Abstract
Purpose :
To analyze differences in ROP severity in patients diagnosed with treatment-requiring ROP (TR-ROP) by examiner.
Methods :
Fundus photographs of all babies undergoing ROP screening were obtained as part of the Imaging and Informatics in ROP (i-ROP) cohort study. An ROP severity score (1-9) was generated for each image using methods previously published. Images were analyzed for this study for babies who were diagnosed with TR-ROP by an examining i-ROP physician based on the ophthalmoscopic exam. We analyzed differences in ROP severity by treating physician, adjusting for birthweight and gestational age. Examiners who diagnosed fewer than 12 babies in the study were excluded.
Results :
191 eyes diagnosed with TR-ROP from 5 participating i-ROP centers met inclusion criteria for this study. The mean i-ROP score for treatment requiring ROP patients was 7.30 (standard deviation of 1.85). A multi-level linear regression analysis was conducted to determine whether there were differences between examiners in the level of severity diagnosed as TR-ROP. One examiner (E) had a higher mean ROP severity score than the others (P<0.01).

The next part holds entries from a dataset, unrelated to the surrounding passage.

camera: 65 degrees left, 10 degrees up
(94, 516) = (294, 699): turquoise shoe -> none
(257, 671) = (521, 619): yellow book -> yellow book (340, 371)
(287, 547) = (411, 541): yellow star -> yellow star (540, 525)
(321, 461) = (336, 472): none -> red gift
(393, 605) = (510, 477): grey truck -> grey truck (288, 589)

The mean for each examiner was 6.64 (Examiner A, standard deviation of 1.91), 7.27 (Examiner B, standard deviation of 1.86), 7.21 (Examiner C, standard deviation of 1.65), 7.48 (Examiner D, standard deviation of 1.88), 8.24 (Examiner E, standard deviation of 1.70), and 6.60 (Examiner F, standard deviation of 2.34).
Conclusions :
There are several key findings to this study: 1) We found that experts treated at different levels of vascular severity in the diagnosis of TR-ROP in the i-ROP cohort study. 2) There was a wide variance around the severity score at time of diagnosis of TR-ROP for each examiner, suggesting that factors other than the level of vascular severity may play a role in the diagnosis of TR-ROP. Future work may illuminate these factors that are relevant for the diagnosis of TR-ROP and how the level of vascular severity should factor into treatment decisions based on avoidance of unfavorable anatomic outcomes, and optimization of visual outcomes.
This abstract was presented at the 2019 ARVO Annual Meeting, held in Vancouver, Canada, April 28 - May 2, 2019.